Despite seven in 10 people saying they are worried about developing dementia, only five percent of the population have done any financial and legal planning to deal with the issues of capacity, according to research from Irwin Mitchell Private Wealth.
The law firm carried out a survey of 2,000 adults in the UK and found that three quarters of people worry about getting old but eight out of 10 admit they have no idea what causes dementia and a further 40 percent are unaware of any dementia symptoms.
It is believed that 850,000 people in the UK have dementia, and that is expected to rise to more than two million by 2051.
Stewart Stretton-Hill, a specialist lawyer who advises the elderly and vulnerable at Irwin Mitchell Private Wealth, commented: “Very few people have a lasting power of attorney (LPA) in place but failing to do so can cause a legal headache over who should be making decisions in future because no one has an automatic right to make decisions for someone else. Family and friends may dispute who is best placed to make the big decisions about finances and potentially healthcare and the court of protection would need to be involved.
He continued: “An LPA takes away that worry but it’s really important that people making a will or LPA speak to their family members and explain their decisions and wishes. This can avoid lengthy disputes in future as their intentions are less of a shock and people know what to expect.
“An LPA gives an individual the right to manage the most personal aspects someone’s life. It is the most important of their life so it is essential to get it right.“
The research also looked at the triggers in life at which people begin to feel old. Becoming forgetful, groaning when you get out of a chair and looking for glasses without realising you’re wearing them were the most common triggers for feeling your age.
The average adult starts to worry about getting old at the age of 40, with losing your keys and a receding hairline among the triggers for that concern. Other signs of getting older include temporarily forgetting a child’s name and using the phrase “When I was younger…”

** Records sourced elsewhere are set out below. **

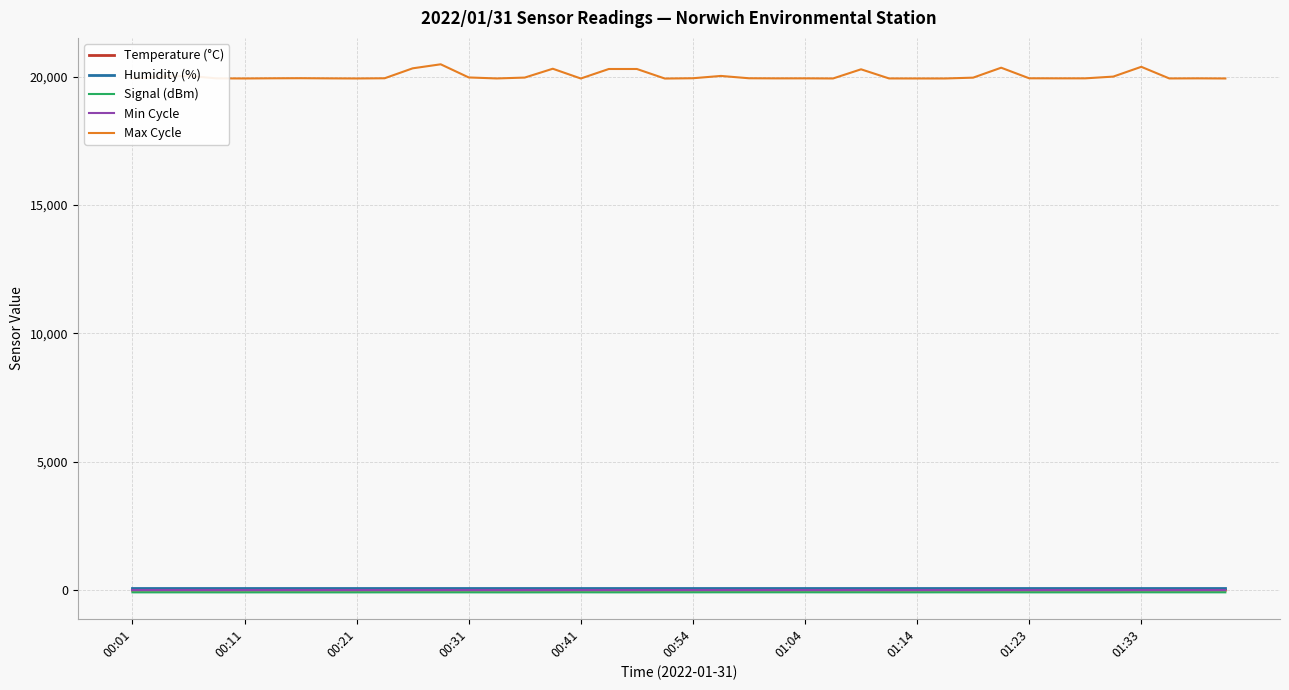

True or false: Signal (dBm) and Max Cycle intersect in this chart.

False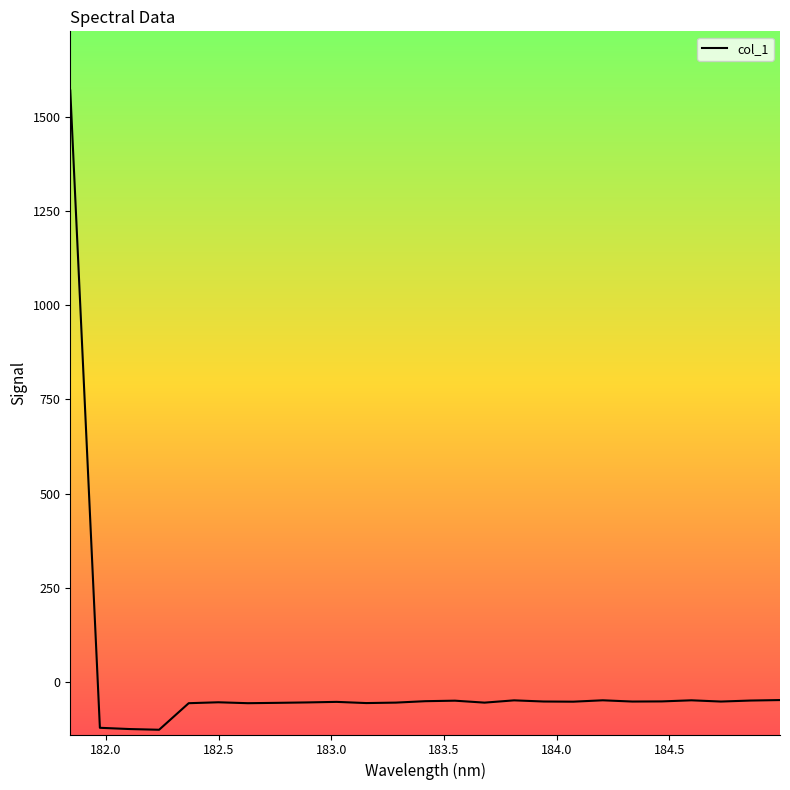

What is the greatest value displayed?

1569.2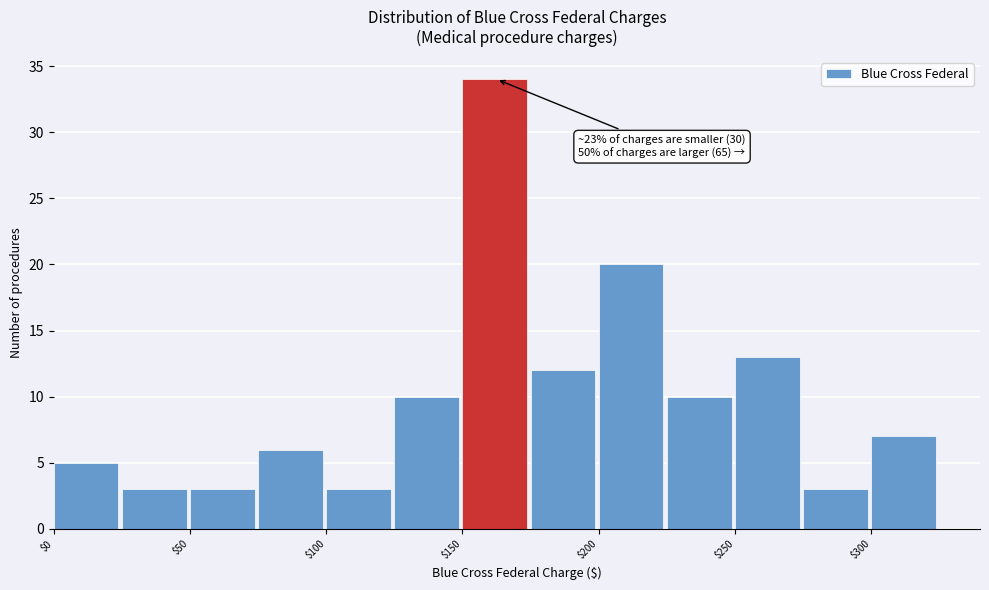

Which range on the x-axis has the tallest bar?

150 to 175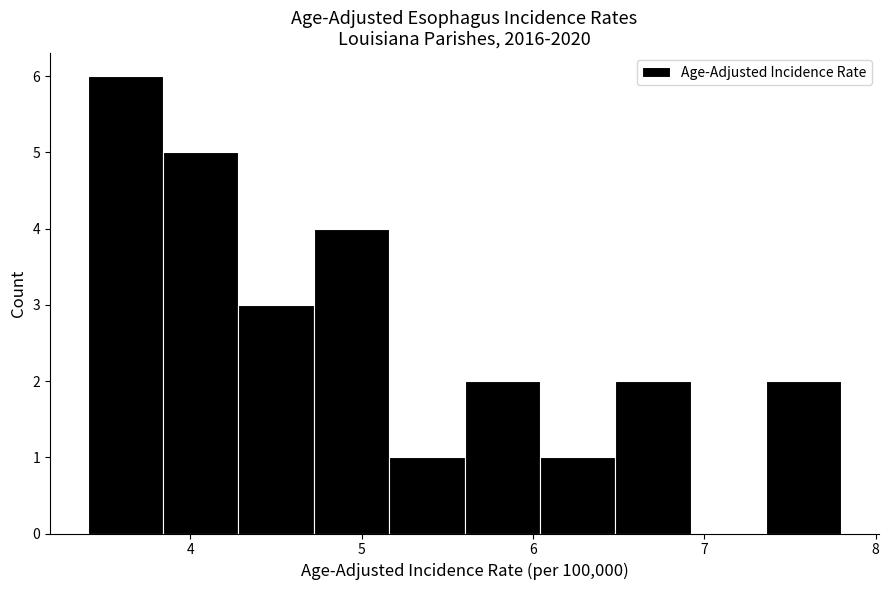

What is the height of the bar covering 6.04 to 6.48 on the x-axis? Neither the bar edges nor the heights are printed on the chart, so give them approximately, as read against the axes.

1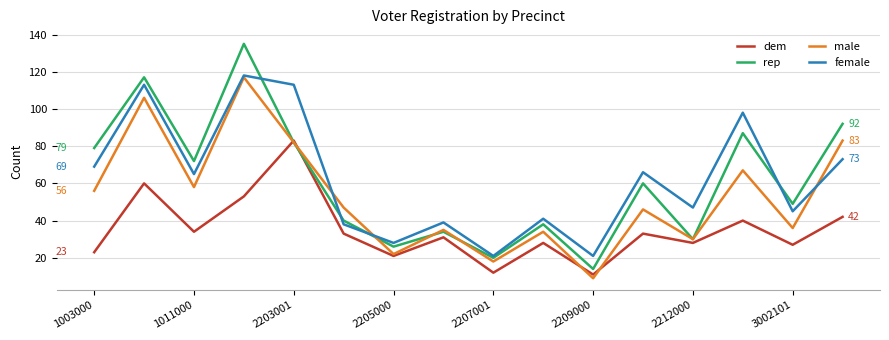

Which series has the largest range (max minus min)?

rep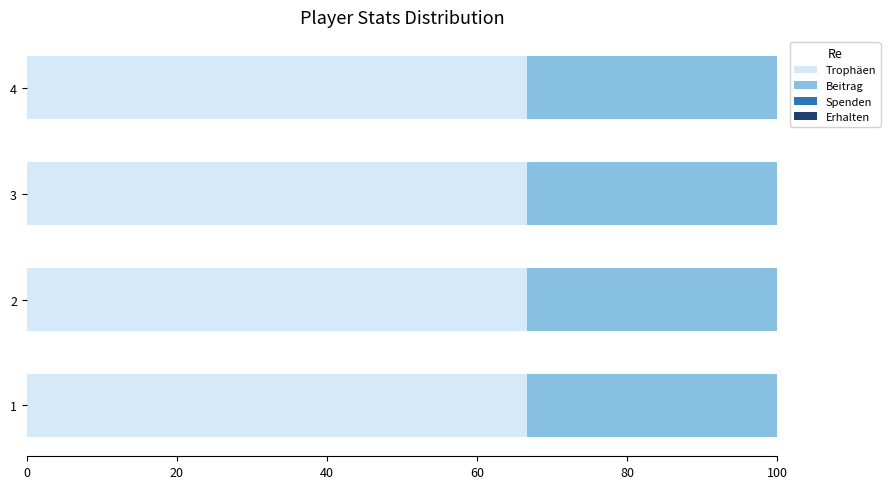

What is the total value across all series at 1?

100.0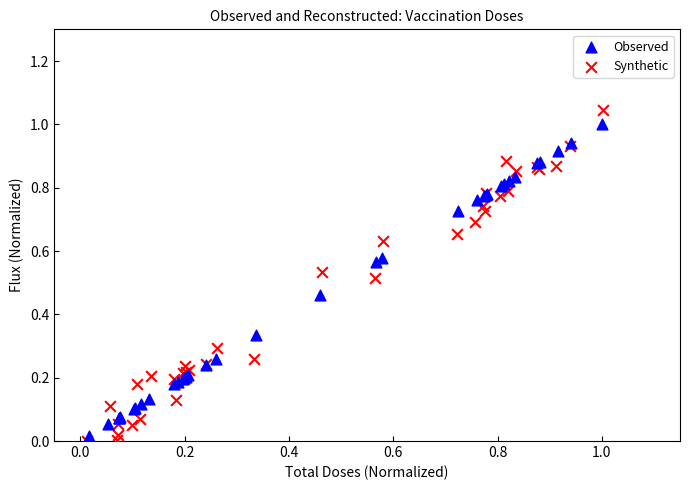

Which series contains the lowest Y value?

Synthetic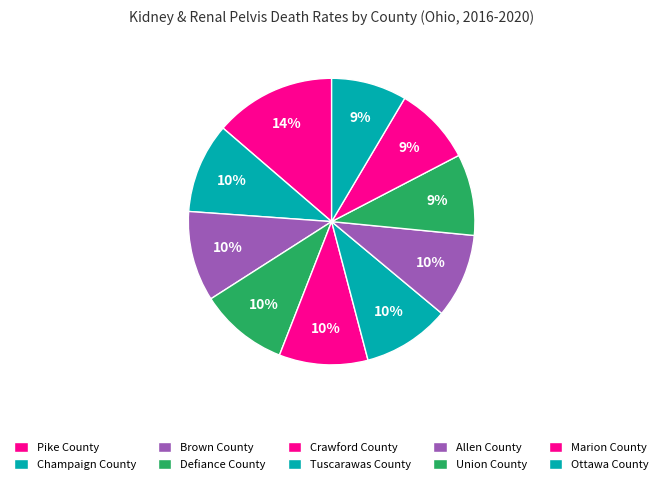

To the nearest percent, what is the combined percentage of Ottawa County and Tuscarawas County?

18%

And eight in 10 respondents admit to walking into a room and forgetting why they’d entered, with one in five saying it happens often.
The survey was conducted to coincide with this year's Dementia Awareness Week which is taking place from 15 to 20 May 2017. It is being held to encourage people who are concerned about dementia to confront their worries by addressing dementia directly and talk to each other as well as seeking support from the Alzheimer's Society.